Your objective: Each line of the listing that contains "macros" should be found and copied.

Material provided:
● ● ● ● ●
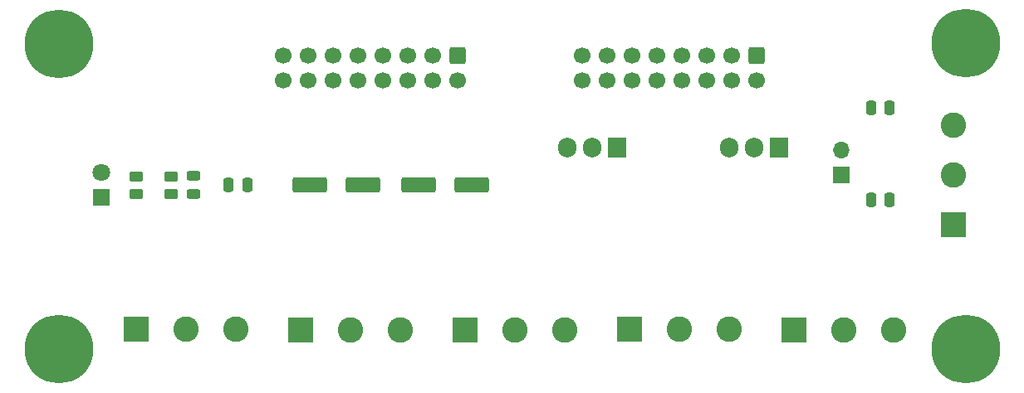
<source format=gbr>
%TF.GenerationSoftware,KiCad,Pcbnew,(6.0.0-0)*%
%TF.CreationDate,2022-12-13T21:11:07-05:00*%
%TF.ProjectId,power-module,706f7765-722d-46d6-9f64-756c652e6b69,rev?*%
%TF.SameCoordinates,Original*%
%TF.FileFunction,Soldermask,Top*%
%TF.FilePolarity,Negative*%
%FSLAX46Y46*%
G04 Gerber Fmt 4.6, Leading zero omitted, Abs format (unit mm)*
G04 Created by KiCad (PCBNEW (6.0.0-0)) date 2022-12-13 21:11:07*
%MOMM*%
%LPD*%
G01*
G04 APERTURE LIST*
G04 Aperture macros list*
%AMRoundRect*
0 Rectangle with rounded corners*
0 $1 Rounding radius*
0 $2 $3 $4 $5 $6 $7 $8 $9 X,Y pos of 4 corners*
0 Add a 4 corners polygon primitive as box body*
4,1,4,$2,$3,$4,$5,$6,$7,$8,$9,$2,$3,0*
0 Add four circle primitives for the rounded corners*
1,1,$1+$1,$2,$3*
1,1,$1+$1,$4,$5*
1,1,$1+$1,$6,$7*
1,1,$1+$1,$8,$9*
0 Add four rect primitives between the rounded corners*
20,1,$1+$1,$2,$3,$4,$5,0*
20,1,$1+$1,$4,$5,$6,$7,0*
20,1,$1+$1,$6,$7,$8,$9,0*
20,1,$1+$1,$8,$9,$2,$3,0*%
G04 Aperture macros list end*
%ADD10C,1.700000*%
%ADD11RoundRect,0.250000X-0.600000X0.600000X-0.600000X-0.600000X0.600000X-0.600000X0.600000X0.600000X0*%
%ADD12C,0.800000*%
%ADD13C,7.000000*%
%ADD14R,2.600000X2.600000*%
%ADD15C,2.600000*%
%ADD16RoundRect,0.250000X0.450000X-0.262500X0.450000X0.262500X-0.450000X0.262500X-0.450000X-0.262500X0*%
%ADD17R,1.800000X1.800000*%
%ADD18C,1.800000*%
%ADD19O,1.905000X2.000000*%
%ADD20R,1.905000X2.000000*%
%ADD21R,1.700000X1.700000*%
%ADD22O,1.700000X1.700000*%
%ADD23RoundRect,0.243750X0.456250X-0.243750X0.456250X0.243750X-0.456250X0.243750X-0.456250X-0.243750X0*%
%ADD24RoundRect,0.250000X-1.500000X-0.550000X1.500000X-0.550000X1.500000X0.550000X-1.500000X0.550000X0*%
%ADD25RoundRect,0.250000X-0.250000X-0.475000X0.250000X-0.475000X0.250000X0.475000X-0.250000X0.475000X0*%
%ADD26RoundRect,0.250000X0.250000X0.475000X-0.250000X0.475000X-0.250000X-0.475000X0.250000X-0.475000X0*%
G04 APERTURE END LIST*
D10*
%TO.C,J8*%
X79756000Y-69596000D03*
X82296000Y-69596000D03*
X84836000Y-69596000D03*
X87376000Y-69596000D03*
X89916000Y-69596000D03*
X92456000Y-69596000D03*
X94996000Y-69596000D03*
X97536000Y-69596000D03*
X79756000Y-67056000D03*
X82296000Y-67056000D03*
X84836000Y-67056000D03*
X87376000Y-67056000D03*
X89916000Y-67056000D03*
X92456000Y-67056000D03*
X94996000Y-67056000D03*
D11*
X97536000Y-67056000D03*
%TD*%
D12*
%TO.C,REF\u002A\u002A*%
X149352000Y-63161000D03*
X149352000Y-68411000D03*
X146727000Y-65786000D03*
X147495845Y-67642155D03*
X147495845Y-63929845D03*
X151977000Y-65786000D03*
X151208155Y-67642155D03*
X151208155Y-63929845D03*
D13*
X149352000Y-65786000D03*
%TD*%
%TO.C,REF\u002A\u002A*%
X149352000Y-97028000D03*
D12*
X151208155Y-95171845D03*
X151208155Y-98884155D03*
X151977000Y-97028000D03*
X147495845Y-95171845D03*
X147495845Y-98884155D03*
X146727000Y-97028000D03*
X149352000Y-99653000D03*
X149352000Y-94403000D03*
%TD*%
D13*
%TO.C,REF\u002A\u002A*%
X56896000Y-97028000D03*
D12*
X58752155Y-95171845D03*
X58752155Y-98884155D03*
X59521000Y-97028000D03*
X55039845Y-95171845D03*
X55039845Y-98884155D03*
X54271000Y-97028000D03*
X56896000Y-99653000D03*
X56896000Y-94403000D03*
%TD*%
%TO.C,REF\u002A\u002A*%
X58752155Y-64008000D03*
X56896000Y-63239155D03*
X55039845Y-64008000D03*
X54271000Y-65864155D03*
X55039845Y-67720310D03*
X56896000Y-68489155D03*
X58752155Y-67720310D03*
X59521000Y-65864155D03*
D13*
X56896000Y-65864155D03*
%TD*%
D14*
%TO.C,J7*%
X64775000Y-94996000D03*
D15*
X69855000Y-94996000D03*
X74935000Y-94996000D03*
%TD*%
D16*
%TO.C,R2*%
X64770000Y-81181500D03*
X64770000Y-79356500D03*
%TD*%
D17*
%TO.C,D2*%
X61214000Y-81539000D03*
D18*
X61214000Y-78999000D03*
%TD*%
D14*
%TO.C,J6*%
X81534000Y-95047000D03*
D15*
X86614000Y-95047000D03*
X91694000Y-95047000D03*
%TD*%
D14*
%TO.C,J5*%
X98298000Y-95047000D03*
D15*
X103378000Y-95047000D03*
X108458000Y-95047000D03*
%TD*%
D14*
%TO.C,J4*%
X131831000Y-95047000D03*
D15*
X136911000Y-95047000D03*
X141991000Y-95047000D03*
%TD*%
D14*
%TO.C,J3*%
X115067000Y-94996000D03*
D15*
X120147000Y-94996000D03*
X125227000Y-94996000D03*
%TD*%
D14*
%TO.C,J1*%
X148133000Y-84333000D03*
D15*
X148133000Y-79253000D03*
X148133000Y-74173000D03*
%TD*%
D19*
%TO.C,U2*%
X125222000Y-76454000D03*
X127762000Y-76454000D03*
D20*
X130302000Y-76454000D03*
%TD*%
D19*
%TO.C,U1*%
X108712000Y-76454000D03*
X111252000Y-76454000D03*
D20*
X113792000Y-76454000D03*
%TD*%
D21*
%TO.C,SW1*%
X136652000Y-79253000D03*
D22*
X136652000Y-76713000D03*
%TD*%
D16*
%TO.C,R1*%
X68326000Y-81176500D03*
X68326000Y-79351500D03*
%TD*%
D10*
%TO.C,J2*%
X110236000Y-69596000D03*
X112776000Y-69596000D03*
X115316000Y-69596000D03*
X117856000Y-69596000D03*
X120396000Y-69596000D03*
X122936000Y-69596000D03*
X125476000Y-69596000D03*
X128016000Y-69596000D03*
X110236000Y-67056000D03*
X112776000Y-67056000D03*
X115316000Y-67056000D03*
X117856000Y-67056000D03*
X120396000Y-67056000D03*
X122936000Y-67056000D03*
X125476000Y-67056000D03*
D11*
X128016000Y-67056000D03*
%TD*%
D23*
%TO.C,D1*%
X70612000Y-81201500D03*
X70612000Y-79326500D03*
%TD*%
D24*
%TO.C,C5*%
X82484000Y-80264000D03*
X87884000Y-80264000D03*
%TD*%
%TO.C,C4*%
X93566000Y-80264000D03*
X98966000Y-80264000D03*
%TD*%
D25*
%TO.C,C3*%
X74234000Y-80264000D03*
X76134000Y-80264000D03*
%TD*%
D26*
%TO.C,C2*%
X139700000Y-72390000D03*
X141600000Y-72390000D03*
%TD*%
%TO.C,C1*%
X141600000Y-81788000D03*
X139700000Y-81788000D03*
%TD*%
M02*

</source>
● ● ● ● ●
Your solution:
G04 Aperture macros list*
G04 Aperture macros list end*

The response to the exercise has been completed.